Let us say we know beyond dispute what the 7th trumpet sounding meant. Let us call it X. The passage says that at X God took His great power and used it in a certain way to gain a certain object. object.

That act of God – His taking His almighty power – is further explained in the phrase “and began to reign.” The idea that God had not already been reigning prior to X makes no Biblical sense at all. It would certainly make sense if we were to say that God began to reign through a certain individual at X or that He began to exercise His dominion in a certain way, a way in which He had not been exercising it before or that He was publicly exhibiting His already existing reign. All those would make sense, but to say that God was not reigning prior to X makes no sense. Nothing can exist or continue to exist if God does not enable it to exist (Revelation 4:10-11), so how can He be without power or royal sovereignty at any point?

So what is the passage not saying? The passage is not saying that God was without controlling power or kingly sovereignty prior to the sounding of the 7th trumpet. Yes, but the passage does say He began to reign at the sound of the 7th trumpet. This is true, but we are faced with a choice between an actual beginning of the reign of God or a particular expression of the reign of God and there is no doubt in our thinking which we are to go for.

11:15 tells us that at this point “the kingdom of the world” has become the kingdom of the Lord (and of His Christ). The empire that expressed the world spirit at this time was Rome (Revelation 17:9, 18) in keeping with Daniel 2 and 7. He who established these kingdoms on the earth (Babylon – Rome) promised that He would come in judgment on that four-fold structure and smite it in its Rome phase (be sure to see Daniel 2:31-45 and 7:1-27).

God’s judgment on Rome was the public demonstration of God’s sovereignty and not its beginning. It was God who raised up Rome (compare Daniel 4:17 with 2:37 and 7:2 with the wind as divine stirring) and when He judged her He was expressing the same sovereign power that He showed when He raised her up. So when we are told that the kingdom of the world has become the kingdom of the Lord we are not to be fooled into thinking that it was not already under God’s sovereign power.
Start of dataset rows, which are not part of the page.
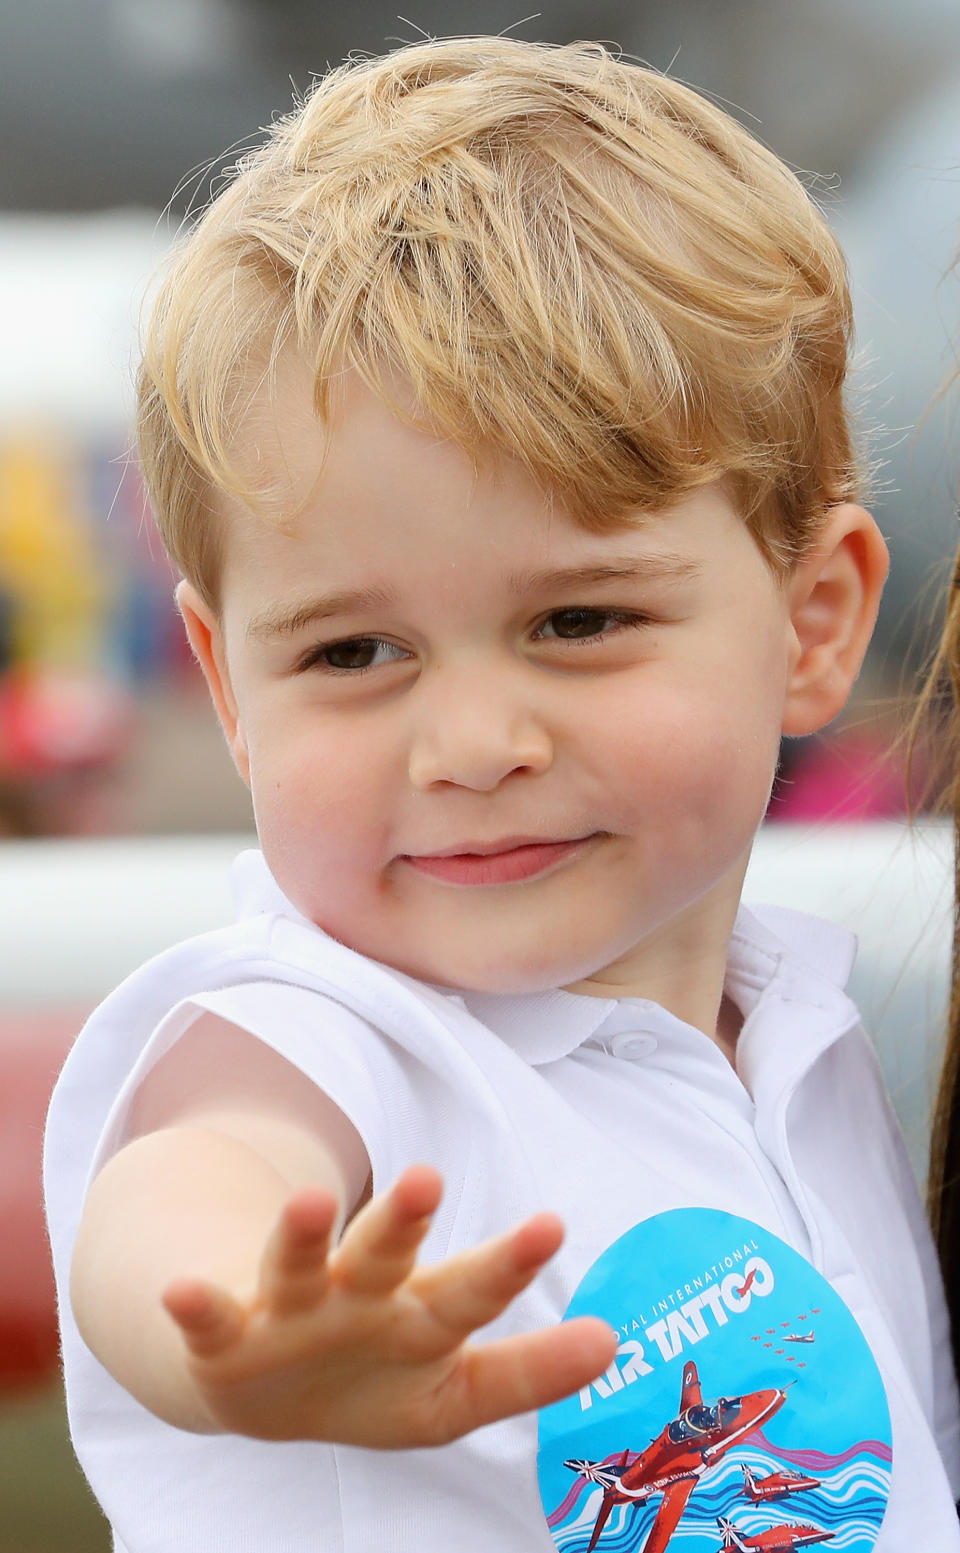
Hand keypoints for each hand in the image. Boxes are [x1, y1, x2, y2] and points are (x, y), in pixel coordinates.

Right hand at [162, 1164, 615, 1447]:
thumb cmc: (375, 1380)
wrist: (265, 1391)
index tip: (555, 1224)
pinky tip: (182, 1289)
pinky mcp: (228, 1335)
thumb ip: (527, 1372)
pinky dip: (195, 1304)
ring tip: (305, 1201)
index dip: (509, 1264)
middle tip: (427, 1175)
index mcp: (418, 1317)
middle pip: (384, 1254)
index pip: (470, 1290)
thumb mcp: (454, 1393)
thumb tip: (613, 1341)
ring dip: (300, 1234)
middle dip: (403, 1219)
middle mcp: (356, 1298)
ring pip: (296, 1265)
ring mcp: (290, 1312)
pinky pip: (210, 1317)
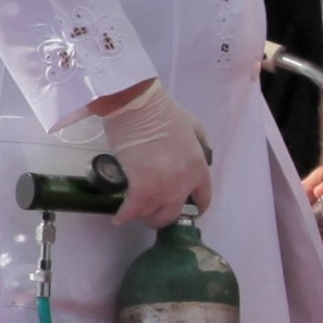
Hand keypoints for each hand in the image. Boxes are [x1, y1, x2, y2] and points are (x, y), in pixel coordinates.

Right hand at [95, 78, 213, 229]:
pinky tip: (119, 217)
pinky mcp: (141, 187)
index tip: (183, 211)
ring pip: (152, 214)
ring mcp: (163, 187)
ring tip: (134, 210)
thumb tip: (197, 159)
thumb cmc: (163, 112)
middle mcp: (183, 183)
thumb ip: (199, 146)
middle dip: (162, 217)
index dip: (193, 208)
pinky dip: (124, 216)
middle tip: (151, 212)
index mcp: (199, 168)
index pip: (203, 199)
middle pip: (174, 214)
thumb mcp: (194, 127)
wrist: (138, 105)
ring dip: (142, 214)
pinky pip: (133, 210)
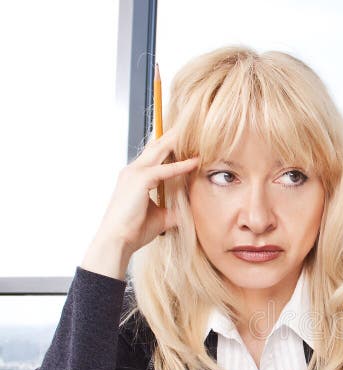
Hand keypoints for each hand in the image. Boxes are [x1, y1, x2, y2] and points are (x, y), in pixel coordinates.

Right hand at [98, 127, 198, 253]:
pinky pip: (165, 170)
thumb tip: (189, 209)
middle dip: (174, 136)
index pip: (154, 154)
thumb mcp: (160, 217)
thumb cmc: (133, 230)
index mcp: (135, 177)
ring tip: (195, 133)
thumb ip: (173, 209)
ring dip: (178, 142)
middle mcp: (133, 170)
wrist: (117, 241)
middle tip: (192, 126)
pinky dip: (181, 166)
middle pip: (157, 146)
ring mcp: (134, 173)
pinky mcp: (139, 180)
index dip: (170, 146)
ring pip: (160, 151)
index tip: (186, 139)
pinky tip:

He did then what psalmists of old asked Him to do over and over again when they asked deliverance from their enemies. They asked God to show His sovereign power over the nations. That is what happens in Revelation 11:15-17 in light of 6:9-11 and see 18:20 when the city of Rome is seen to be destroyed.

And as surely as we are not to think that God’s reign over Rome began with Revelation 11:15-17 we are not to think Jesus’ reign began at 11:15-17. Jesus had already been made Lord of All (Acts 2:36; Ephesians 1:19-22; 1 Peter 3:21-22; Philippians 2:9-11, and everywhere else) prior to the writing of the Book of Revelation. But who believed it at the beginning? Rome and the nation of Israel had conspired against the Lord and His Christ (see Psalm 2:1-9 and Acts 4:25- 28) but failed to keep Jesus off the throne of the universe under God. For their pains and in demonstration of their failure, God judged both Israel and Rome.

The 7th trumpet in Revelation 11, as you will notice, contains the 7 bowls (as the 7th seal contained the 7 trumpets) and the seven bowls are the full outpouring of the plagues of God on the Roman Empire (the images are taken from the plagues poured out on Egypt at which time God was vindicating His “son” – Israel, and confirming His reign over Egypt and the world). Rome that claimed to be the divine city and persecuted the city of God (the People of God) claimed universal dominion and in judging her God made a public proclamation that He had universal dominion and that He had invested it His Son, Jesus the Christ. 11:15-17 teaches us that what was already true was publicly demonstrated when God exercised His almighty power and made His sovereignty visible.